Compact resonant 2 × 2 crossbar switch using three coupled waveguides with a central nanobeam

Abstract

This theoretical simulation paper presents designs and projected performance of ∼1550-nm silicon-on-insulator (SOI) and ∼2000-nm Ge-on-Si-on-nitride and Ge-on-nitride 2×2 optical crossbar switches based upon a three-waveguide coupler in which the central waveguide is a nanobeam actuated by the thermo-optical (TO) effect. A TO heater stripe is located atop the central nanobeam. To implement accurate and realistic designs, the 3D finite difference time domain approach was employed.

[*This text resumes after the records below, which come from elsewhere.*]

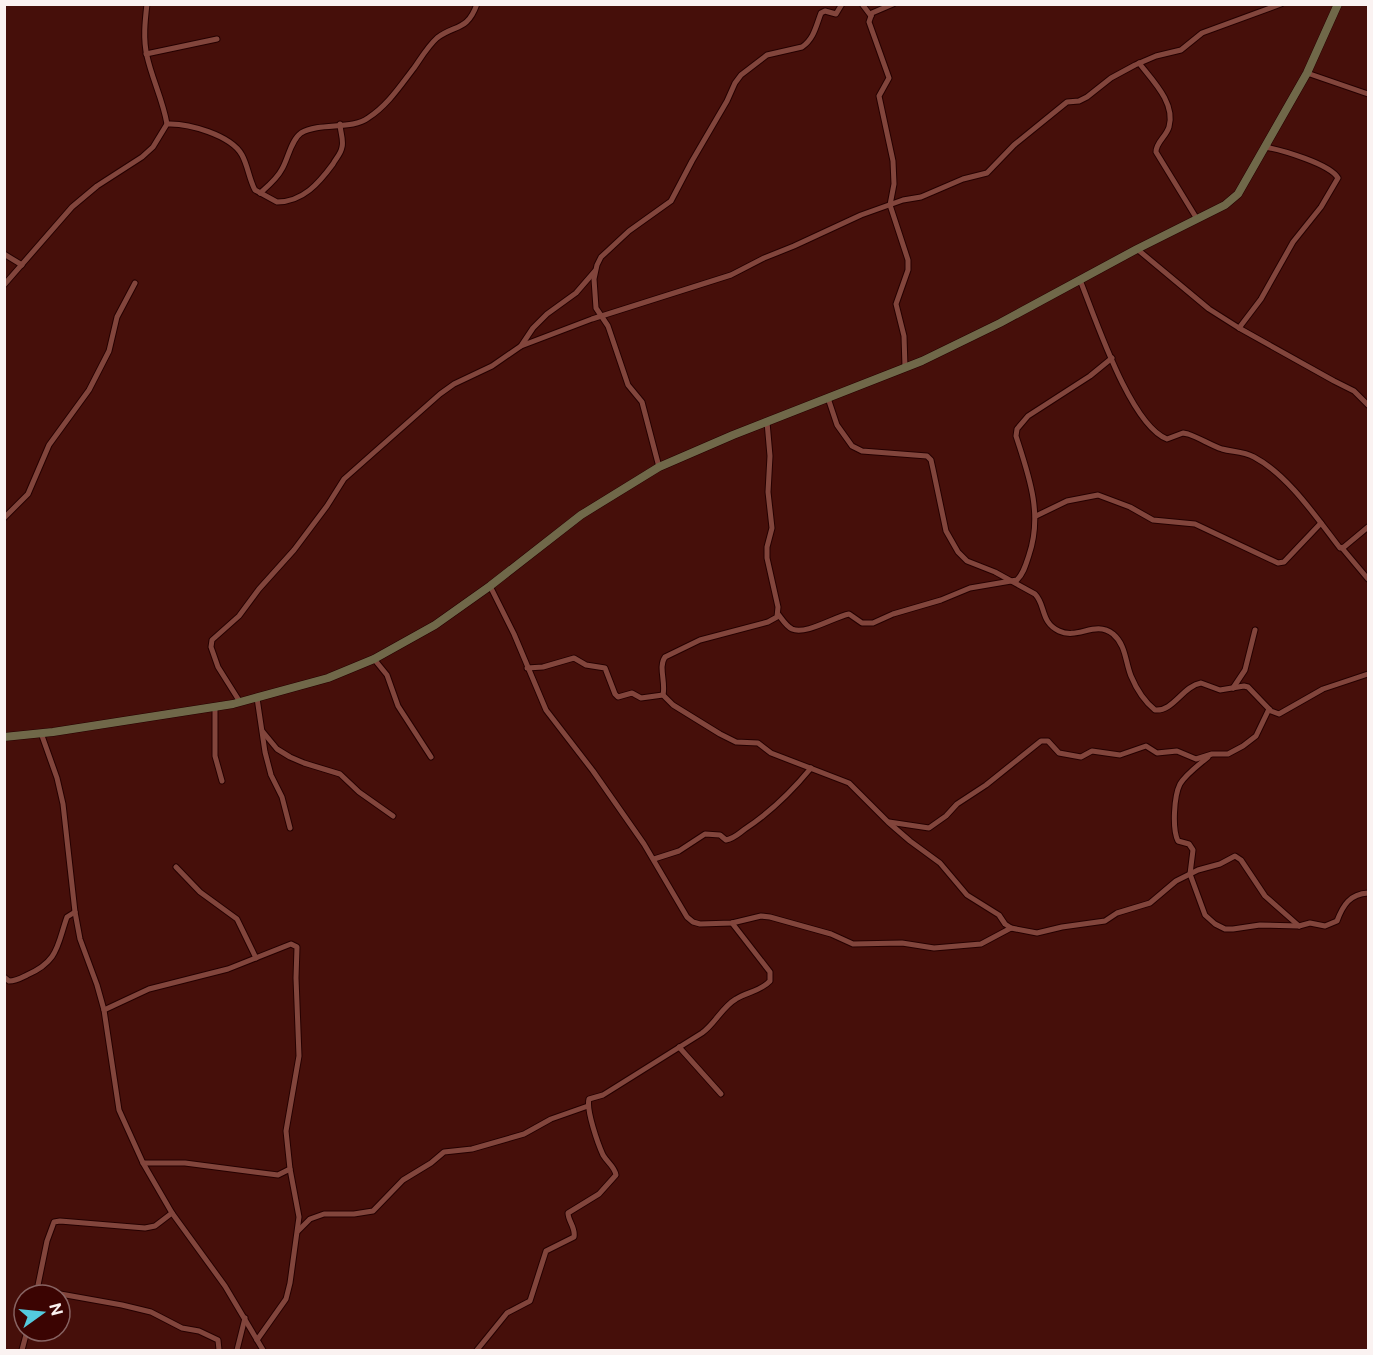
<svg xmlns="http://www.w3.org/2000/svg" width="1373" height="1355" viewBox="0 0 1373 1355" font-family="'Public Sans',sans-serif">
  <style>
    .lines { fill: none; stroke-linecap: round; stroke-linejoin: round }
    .minor-casing { stroke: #250000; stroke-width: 7 }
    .secondary-casing { stroke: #250000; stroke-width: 9 }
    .minor { stroke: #82453c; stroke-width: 5 }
    .secondary { stroke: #706849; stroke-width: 8 }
  </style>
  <rect width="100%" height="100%" fill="#460f0a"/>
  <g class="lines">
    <!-- minor casing -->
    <g class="minor-casing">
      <g id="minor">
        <path d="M 147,4 C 145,21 143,39 147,56 C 152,79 163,100 167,124"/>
        <polyline points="862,4 871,16"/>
        <polyline points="893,4 872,13 869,22 889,78 879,96 893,161 894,184 890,205 908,260 908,270 896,304 904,336 905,367"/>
        <polyline points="146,54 217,39"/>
        <path d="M 1139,63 C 1152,80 1176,103 1169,127 C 1166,137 1156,142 1156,152 L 1197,219"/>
        <polyline points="1307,73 1368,94"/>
        <path d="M 260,193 C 268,186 277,179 282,169 C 288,159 291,140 301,133 C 320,122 352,130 368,118 C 388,105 400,86 414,68 C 421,58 428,46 437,38 C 455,24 467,32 477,4"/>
        <polyline points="1137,249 1209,309 1239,328 1334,381 1354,391 1368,405"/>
        <polyline points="4,254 22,265"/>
        <path d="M 1080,280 C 1095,317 1130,425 1167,439 L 1183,433 L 1188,434 C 1200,438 1210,445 1222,449 C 1233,452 1243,451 1254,457 C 1288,475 1316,517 1340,548 L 1344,547 L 1368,527"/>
        <path d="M 4,285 L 72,207 L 97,186 L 142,157 L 153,147 L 167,124 C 188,123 231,135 242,155 C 248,166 249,179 255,190 L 277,202 C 303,202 319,183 333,164 C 336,158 341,154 342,147 C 344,140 340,131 340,124"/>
        <path d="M 1239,328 L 1261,299 L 1293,242 L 1321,207 L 1338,178 C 1330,164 1282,150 1265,147"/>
        <polyline points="521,346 592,319 731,275 764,258 794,246 861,215 903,200 921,197 963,179 987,173 1014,145 1067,102 1079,101 1087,97 1111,78 1135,65 1156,56 1181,50 1202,33 1281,4"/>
        <path d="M 828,398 L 837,425 L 852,446 L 862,451 L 927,456 L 931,460 L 933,469 L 946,531 L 958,552 L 967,561 L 995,572 L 1035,594 C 1046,605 1040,622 1059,631 C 1078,640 1095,620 1113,634 C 1126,645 1125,661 1131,676 C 1136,688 1145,702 1155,710 C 1173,712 1183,686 1201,683 L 1220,690 L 1244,686 L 1248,687 L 1271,711 L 1279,714 L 1323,689 L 1368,674"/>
        <path d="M 659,467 L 642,402 L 628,385 L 608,326 L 596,308 L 594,279 L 597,265 L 601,257 L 629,231 L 671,201 L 692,161 L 727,101 L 735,83 L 741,75 L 767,55 L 802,47 C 814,39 816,26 821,13 L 825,11 L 836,14 L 842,4"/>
        <polyline points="1036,516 1067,501 1098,495 1130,507 1153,520 1195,524 1278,563 1284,562 1321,523"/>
        <polyline points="4,518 28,494 49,445 89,390 109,351 117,317 135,283"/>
        <polyline points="1342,548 1368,579"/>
        <polyline points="490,586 514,634 546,710 593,771 644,844 687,917 693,922 700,924 732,923 761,916 770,917 831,934 853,944 902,943 934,948 981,944 1011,928 1037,933 1062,927 1105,921 1117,913 1150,903 1176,881 1198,870 1220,864 1235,856 1241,860 1265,896 1299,926"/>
        <path d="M 778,614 C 782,619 786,626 792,629 C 806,635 834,617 849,614 L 862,623 L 873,623 L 893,614 L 941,600 L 970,588 L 1017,580 C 1024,573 1026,564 1029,555 C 1043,514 1029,476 1016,436 L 1017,429 L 1028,416 L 1090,376 L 1112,358"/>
        <polyline points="374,659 387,675 398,706 431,757"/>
        <polyline points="527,668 543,667 574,658 586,665 605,668 615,694 618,697 632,693 641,698 663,695 673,705 720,734 736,742 758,743 771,753 849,783 888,822 910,841 940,863 967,895 999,915 1005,924 1011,928"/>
        <polyline points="1233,688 1245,670 1255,630"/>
        <path d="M 663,695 C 666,682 658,667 665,657 L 700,640 L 768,622 L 777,617 L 778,607 L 767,558 L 767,547 L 772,528 L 768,492 L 770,456 L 767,422"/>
        <polyline points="257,698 265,752 271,775 282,797 290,828"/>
        <polyline points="240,702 218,667 211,647 212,640 239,616 259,589 294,550 327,506 344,479 440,394 454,384 492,366 521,346 533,328 547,314 576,293 595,271"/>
        <polyline points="215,707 215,756 222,781"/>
        <polyline points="263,732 277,749 290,757 304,763 340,774 359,792 393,816"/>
        <polyline points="41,733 57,778 63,804 75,912 80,939 97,985 104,1010 119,1110 143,1163 172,1213 225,1286 263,1350"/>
        <path d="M 1208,757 C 1200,764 1186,774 1180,784 C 1174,796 1172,829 1178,841 L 1189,844 L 1193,850 L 1190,874 L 1205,915 L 1215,924 L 1225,929 L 1233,929 L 1260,925 L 1299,926 L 1310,923 L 1325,926 L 1337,921 C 1343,905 1350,894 1368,893"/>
        <polyline points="889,822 929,828 946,816 957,804 986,785 1041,741 1048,741 1059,753 1081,757 1092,751 1120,755 1146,746 1157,753 1177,751 1196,759 1212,754 1228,754 1243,746 1256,736 1269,709"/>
        <path d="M 654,859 L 679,851 L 705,834 L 720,835 L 726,840 C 735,838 738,834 745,829 C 771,812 792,791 811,768"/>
        <polyline points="176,867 200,892 237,919 256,958"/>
        <path d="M 4,977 L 9,981 C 16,981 21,978 27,975 C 59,961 57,945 67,917 L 75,912"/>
        <polyline points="104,1010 149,989 228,969 291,944 297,947 296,978 299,1056 286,1131 290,1169 299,1217 290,1283 286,1299 257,1340"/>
        <polyline points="679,1047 721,1094"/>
        <polyline points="143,1163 185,1163 278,1175 290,1169"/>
        <polyline points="298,1231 310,1219 324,1214 354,1214 373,1211 403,1180 431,1163 444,1152 472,1149 524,1134 551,1119 588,1106"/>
        <polyline points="38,1290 122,1305 151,1312 182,1328 199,1331 218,1340 219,1350"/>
        <polyline points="36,1295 47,1241 54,1222 60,1221 145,1228 155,1226 172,1213"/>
        <polyline points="22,1350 27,1331"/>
        <polyline points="237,1350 245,1318"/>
        <path d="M 477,1350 L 507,1313 L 530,1301 L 546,1251 L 574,1237 C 576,1228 568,1221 568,1213 L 599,1194 L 616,1175 C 615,1167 607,1162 603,1155 C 598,1144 586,1110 589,1099 L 603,1095 L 702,1033 C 715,1024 722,1007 736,999 C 747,992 761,991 770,981 L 770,972 L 732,923"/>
      </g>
    </g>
    <!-- secondary casing -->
    <g class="secondary-casing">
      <polyline id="secondary" points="4,737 53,732 233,704 328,678 374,659 435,625 490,586 581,515 659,467 733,435 922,361 1000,323 1137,249 1225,205 1238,194 1307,73 1338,4"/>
    </g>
    <!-- minor -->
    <use href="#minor" class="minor"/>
    <!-- secondary -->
    <use href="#secondary" class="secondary"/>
  </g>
  <!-- border -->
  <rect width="1373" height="1355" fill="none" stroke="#faf2f1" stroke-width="12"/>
  <!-- north arrow -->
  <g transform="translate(42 1313) rotate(75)"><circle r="28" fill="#3b0402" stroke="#876362" stroke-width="1.5"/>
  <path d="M0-4.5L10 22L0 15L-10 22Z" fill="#54cadd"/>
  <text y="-9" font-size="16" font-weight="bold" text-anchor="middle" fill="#faf2f1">N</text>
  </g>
</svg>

The metrics of crossbar switching, insertion loss ( IL ) and crosstalk ( CT ) were evaluated for choices of 3-waveguide structure parameters and TO-induced index changes. The predicted ILs and CTs were excellent, enabling the designed devices to be considered as fundamental building blocks in wavelength-division-multiplexed cross-connect (WXC) applications. Proposed here are compact, nonblocking space-and-wavelength routing switches to be constructed in a monolithic, industry-standard SOI chip (and in Ge-on-SON and GON chips). Specifics are given for realizing 16 × 16 × M λ WXCs as well as reconfigurable, multi-resonant, programmable hexagonal and diamond meshes.